Root-Mean-Square Error (RMSE). Because the estimators are biased, both bias and variance of the estimators contribute to the magnitude of the RMSE. The results are displayed in Figure 3. The pattern and magnitude of the RMSE is virtually identical for both estimators. The RMSE improves with an increasing number of studies, increasing sample size (average n = 53 vs. 231 and 730), and decreasing CREVC. What is particularly noteworthy about Figure 3 is the rather large difference between the estimate and the parameter in the conditions examined in this study. Specifically, the RMSE can be as high as .25 in some conditions, while the average across all conditions for both estimators is.05. These results for RMSE do not illustrate how variable individual estimates will be about their parameter, only how variable the estimates are on average in a particular condition. Generally, the individual estimates will be much more variable than the condition averages. For instance, Figure 4 shows the distribution of the individual estimates for method of moments and maximum likelihood estimates for the condition in which K = 30, average n = 231, R2= .02, REVC = .19, CREVC=.1862. The average RMSE for both estimators n this condition is .05, but individual estimates can deviate from the parameter by as much as .25. These results suggest the importance of using interval estimators, to which we turn our attention next.

Confidence Intervals

We computed 95 percent confidence intervals using three methods, maximum likelihood (ML), bootstrap (BS), and bias-corrected bootstrap (BC). Optimal characteristics of confidence intervals include capturing the parameter at the nominal rate (95 percent of the time under the design of the current study) and narrow intervals.

Coverage. Distributions of coverage for each of the three estimators over all conditions in the study are shown in Figure 5. Boxplots are not shown as a function of the study design variables because the graphs are messy and difficult to grasp. The boxplots show that coverage was on average less than the desired 95 percent for the confidence intervals.

In general, coverage tended to be poorest when the number of studies was small, the average sample size was small, and the CREVC was large. For example, when the number of studies was 13, the average sample size was 53, and the CREVC was .52, the proportion of times that the parameter was captured by the interval for the ML, bootstrap, and bias corrected bootstrap confidence intervals were .67, .69, and .79, respectively.

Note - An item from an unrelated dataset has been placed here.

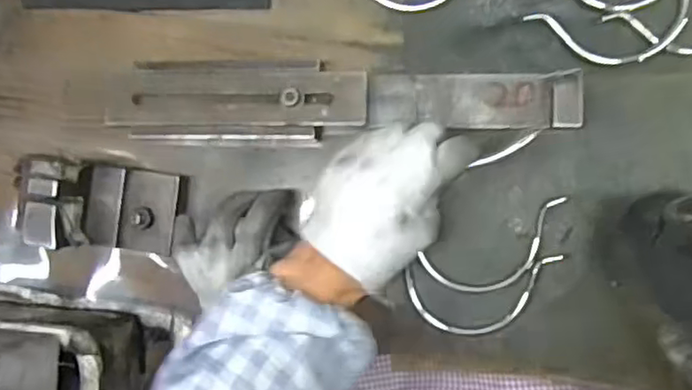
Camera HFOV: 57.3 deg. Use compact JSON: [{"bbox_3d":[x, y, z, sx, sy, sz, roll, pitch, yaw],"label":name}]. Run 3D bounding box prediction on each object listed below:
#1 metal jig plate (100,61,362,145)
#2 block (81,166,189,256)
[{"bbox_3d":[-0.085,-0.070,0.477,0.198,0.031,0.059,1,90,8],"label":"metal jig plate"},{"bbox_3d":[-0.158,0.012,0.482,0.065,0.033,0.059,8,91,8],"label":"block"}]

As the number of studies and average sample size increased, so did the coverage, approaching .95 when the average number of people was 730 with 234 studies, provided that the CREVC was not too small. With very small CREVC, the ML and bootstrap coverage exceeded .95, often reaching 1.0. The bias corrected bootstrap estimator never reached coverage of 1.0, and was generally closer to the desired 95 percent, even when the CREVC was very small. Recall that estimates greater than 95 percent are undesirable because in such a case the confidence interval is wider than it should be. Of the three approaches, the bias corrected bootstrap estimator usually showed better coverage, with over three quarters greater than 85 percent, and only a few instances of coverage greater than 95 percent.

Width. Results are shown in boxplots in Figures 6 and 7 for two of the three main factors in the simulation (average sample size per study had very little effect on the width of the confidence intervals and is not shown). As can be seen in Figure 6, larger numbers of studies resulted in smaller intervals, and larger values of the CREVC resulted in larger intervals. Comparing the estimators to one another, the bias corrected bootstrap estimator tended to have the widest intervals. However, the magnitude of the increase in width of bias corrected bootstrap relative to other two estimators was rather small.